The resulting deal is a revenue split between four separate parties: MacFarlane, Media Rights, Google, and the web site where someone clicks on one of the syndicated videos. What the article doesn’t say is whether or not there will be a central web site that archives the episodes.’
(Liz Gannes - newteevee)
‘I wonder if the bigger point of this is that Google’s not afraid to experiment with the AdSense network. That represents a GIANT cross-section of the fixed and mobile Web, and those few lines of embedded JavaScript give Google the technical ability to put just about anything you can imagine on their publishers’ sites. How far it will go is open to debate and market forces, but this has the potential to open up entirely new monetization and distribution models for not just content providers but also folks out there building web apps and web services that can be shrunken, encapsulated into Gadgets or possibly some derivative framework, and embedded into the AdSense box.
Color me exuberant but this is pretty damn disruptive stuff if they can get it right.’
(Eric Austin Litman commenting on Howard Lindzon)
‘…there should be little doubt that this is only scratching the surface of Google’s ambitions to leverage the prime real estate they already control on an overwhelming number of Internet properties (and don’t forget mobile fits in there, too). Think someone at Google isn’t wondering how some derivative of Gadgets - Google’s framework for encapsulating pretty much anything you can imagine - might be published and monetized in this same way?
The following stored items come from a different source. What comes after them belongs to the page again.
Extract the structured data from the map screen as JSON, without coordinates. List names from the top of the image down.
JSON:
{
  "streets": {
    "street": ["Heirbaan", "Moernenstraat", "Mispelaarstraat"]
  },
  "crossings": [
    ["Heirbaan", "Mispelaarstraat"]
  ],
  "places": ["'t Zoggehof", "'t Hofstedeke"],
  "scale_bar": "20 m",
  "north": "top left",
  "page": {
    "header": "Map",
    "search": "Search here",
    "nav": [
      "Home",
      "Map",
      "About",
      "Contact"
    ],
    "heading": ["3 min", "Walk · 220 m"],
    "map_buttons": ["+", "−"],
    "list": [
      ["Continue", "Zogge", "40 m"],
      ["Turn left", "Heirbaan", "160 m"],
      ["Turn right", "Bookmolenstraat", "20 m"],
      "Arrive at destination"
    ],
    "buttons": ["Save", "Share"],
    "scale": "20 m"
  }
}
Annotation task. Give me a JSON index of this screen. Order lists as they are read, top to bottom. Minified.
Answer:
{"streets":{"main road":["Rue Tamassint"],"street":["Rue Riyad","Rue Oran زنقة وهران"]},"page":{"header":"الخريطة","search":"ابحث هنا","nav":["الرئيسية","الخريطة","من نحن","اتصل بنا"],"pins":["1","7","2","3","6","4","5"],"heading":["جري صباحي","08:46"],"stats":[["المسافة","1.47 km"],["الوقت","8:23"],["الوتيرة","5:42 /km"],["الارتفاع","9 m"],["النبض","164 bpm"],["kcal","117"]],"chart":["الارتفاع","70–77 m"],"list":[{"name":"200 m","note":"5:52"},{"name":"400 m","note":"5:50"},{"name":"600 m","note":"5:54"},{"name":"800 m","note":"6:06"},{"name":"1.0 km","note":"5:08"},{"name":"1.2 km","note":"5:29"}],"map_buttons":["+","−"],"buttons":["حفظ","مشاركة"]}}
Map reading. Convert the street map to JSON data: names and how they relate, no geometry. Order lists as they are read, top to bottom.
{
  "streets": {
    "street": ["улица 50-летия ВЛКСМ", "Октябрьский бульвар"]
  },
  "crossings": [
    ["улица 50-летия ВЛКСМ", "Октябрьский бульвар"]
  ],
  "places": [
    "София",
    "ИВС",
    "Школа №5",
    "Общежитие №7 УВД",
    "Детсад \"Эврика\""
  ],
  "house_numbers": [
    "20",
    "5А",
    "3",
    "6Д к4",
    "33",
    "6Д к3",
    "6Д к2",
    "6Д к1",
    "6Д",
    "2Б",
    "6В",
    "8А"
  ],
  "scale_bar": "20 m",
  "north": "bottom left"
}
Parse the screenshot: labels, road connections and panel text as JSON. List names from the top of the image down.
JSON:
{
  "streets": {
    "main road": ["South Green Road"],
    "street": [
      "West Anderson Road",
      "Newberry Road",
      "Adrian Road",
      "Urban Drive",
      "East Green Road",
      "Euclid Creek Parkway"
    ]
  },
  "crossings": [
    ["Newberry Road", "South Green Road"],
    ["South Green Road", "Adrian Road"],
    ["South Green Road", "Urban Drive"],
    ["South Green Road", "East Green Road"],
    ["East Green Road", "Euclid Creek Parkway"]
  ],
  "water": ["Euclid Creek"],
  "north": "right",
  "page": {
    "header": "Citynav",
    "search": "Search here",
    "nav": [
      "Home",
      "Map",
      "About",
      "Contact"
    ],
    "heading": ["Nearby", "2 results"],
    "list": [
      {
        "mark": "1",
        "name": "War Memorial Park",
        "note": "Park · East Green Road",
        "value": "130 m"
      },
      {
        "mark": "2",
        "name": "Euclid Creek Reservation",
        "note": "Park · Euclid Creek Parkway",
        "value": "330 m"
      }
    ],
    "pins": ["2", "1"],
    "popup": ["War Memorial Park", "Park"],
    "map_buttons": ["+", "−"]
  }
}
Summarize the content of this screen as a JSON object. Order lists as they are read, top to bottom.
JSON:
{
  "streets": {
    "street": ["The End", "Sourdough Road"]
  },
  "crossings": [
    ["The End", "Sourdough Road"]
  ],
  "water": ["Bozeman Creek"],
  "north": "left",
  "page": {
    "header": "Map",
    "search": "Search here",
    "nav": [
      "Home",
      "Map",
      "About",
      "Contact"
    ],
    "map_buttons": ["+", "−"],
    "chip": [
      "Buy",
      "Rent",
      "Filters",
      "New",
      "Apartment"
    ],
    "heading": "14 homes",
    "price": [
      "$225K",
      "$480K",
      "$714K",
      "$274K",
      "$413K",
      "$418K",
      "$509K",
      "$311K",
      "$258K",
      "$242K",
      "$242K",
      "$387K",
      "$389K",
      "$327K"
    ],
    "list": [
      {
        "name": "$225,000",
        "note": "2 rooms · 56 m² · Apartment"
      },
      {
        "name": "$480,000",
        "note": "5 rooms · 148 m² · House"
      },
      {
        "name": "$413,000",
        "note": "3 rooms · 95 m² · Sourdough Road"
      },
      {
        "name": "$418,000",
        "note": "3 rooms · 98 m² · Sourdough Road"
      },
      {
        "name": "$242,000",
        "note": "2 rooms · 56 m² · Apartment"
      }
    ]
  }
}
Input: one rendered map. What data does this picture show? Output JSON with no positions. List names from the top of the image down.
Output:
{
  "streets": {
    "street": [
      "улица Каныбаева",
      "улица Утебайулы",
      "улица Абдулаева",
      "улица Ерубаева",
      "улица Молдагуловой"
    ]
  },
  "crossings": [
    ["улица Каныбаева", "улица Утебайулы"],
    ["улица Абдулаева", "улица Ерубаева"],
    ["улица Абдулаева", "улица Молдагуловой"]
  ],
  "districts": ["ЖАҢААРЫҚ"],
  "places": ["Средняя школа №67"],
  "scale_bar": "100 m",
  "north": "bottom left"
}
What does the Web start to look like when what we think of today as ad units deliver more value to end users than the site where they’re displayed does?
This isn’t just relevant for content providers, either. In fact, it may be an even bigger deal for application providers who may end up with a viable, performance-based model to federate and monetize whatever it is they do as contextual transactions - and I’m using that term about as broadly as it can be applied - across a huge swath of the Web.
Give it time, but the implications of this have the potential to significantly change the economics of the Web and create a new class of opportunities for entrepreneurs and investors. I’ll be watching it closely, and you probably should, too.’
Whilst there has been experimentation in this area before notably Google/MTV, it’s the quality of the content that will ultimately determine the success of the venture and with credits like Family Guy, it’s clear MacFarlane could make this work.